Two officials familiar with the matter told ABC News that the Iranian proposal consists of a loosening of Tehran's grip on the Strait of Hormuz in exchange for the lifting of the U.S. blockade. Talks on Iran's nuclear program would then be pushed back to an unspecified future date, Tehran's proposal suggested.
Rubio, though, said the nuclear issue was at the heart of the U.S. position. "The nuclear question is the reason why we're in this in the first place," Rubio said.

Rubio also said the U.S. would not allow Tehran to retain control over the Strait of Hormuz, or to continue to charge tolls to shipping passing through.
"Those are international waterways.
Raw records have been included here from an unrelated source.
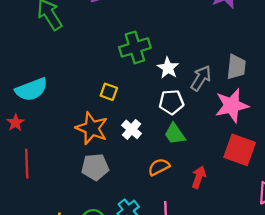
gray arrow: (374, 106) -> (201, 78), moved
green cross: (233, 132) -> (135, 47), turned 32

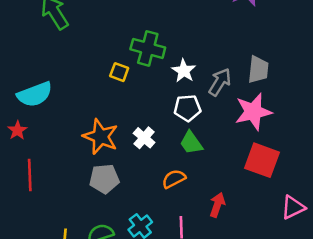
green cross: (135, 47) -> (148, 48), turned 32
yellow square: (109, 92) -> (119, 72), moved
red arrow: (199, 177) -> (217, 205), moved

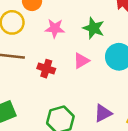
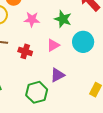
purple triangle: (103, 113) -> (57, 75), moved

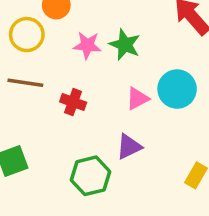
green star: (63, 19) -> (125, 45), moved
pink triangle: (53, 45) -> (137, 99), moved

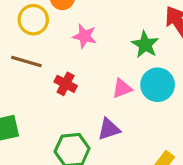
green star: (125, 45) -> (145, 45), moved

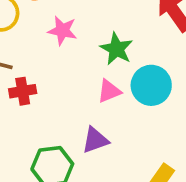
green star: (145, 45) -> (116, 49), moved
red cross: (66, 84) -> (23, 91), moved, turned -35

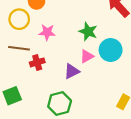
pink star: (62, 31) -> (47, 32), moved
purple triangle: (95, 140) -> (72, 71), moved

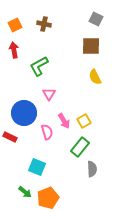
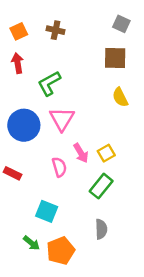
pink triangle: (49, 94) -> (62, 119), size x1.5
blue circle: (24, 113) -> (24, 125), moved
gray semicircle: (92, 169) -> (101, 229), moved

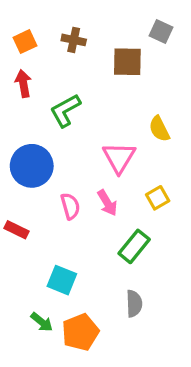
brown square: (115, 58) -> (127, 62), moved
pink triangle: (62, 119) -> (119, 157), moved
yellow square: (106, 153) -> (158, 198), moved
pink semicircle: (59, 167) -> (70, 206), moved

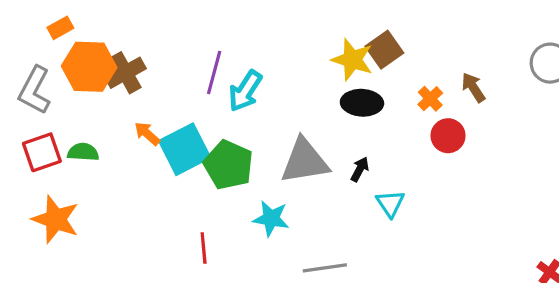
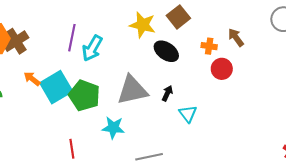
yellow star: (352, 60) -> (143, 25), moved
orange cross: (430, 99) -> (209, 46), turned -35
black ellipse: (362, 103) -> (166, 51), turned 35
They cannot normalize, nor can we tolerate them trying to normalize, a system in which the Iranians decide who gets to use an international waterway and how much you have to pay them to use it," he said.
Rubio underscored U.S. concerns about the regime's ability to agree to a deal and the status of new Supreme Leader Mojtaba Khamenei.
"One of the impediments here is that our negotiators aren't just negotiating with Iranians. Those Iranians then have to negotiate with other Iranians in order to figure out what they can agree to, what they can offer, what they're willing to do, even who they're willing to meet with," Rubio said.
Asked whether he believed Mojtaba Khamenei was still alive, Rubio replied, "We have indications that he is. Obviously they claim that he is. We don't have evidence that he's not."
"I think the question between alive and in power are two different questions. You can be alive -- but I think the unresolved questions here are does he have the same credibility as his father did," Rubio said.
Rubio also suggested that the Iranian proposal may not have the backing of all factions jostling for influence in Tehran. "I think there are still questions about whether the person submitting it had the authority to submit that offer," he said.
Nonetheless, Rubio said he believed the Iranians "are serious about getting themselves out of the mess that they're in."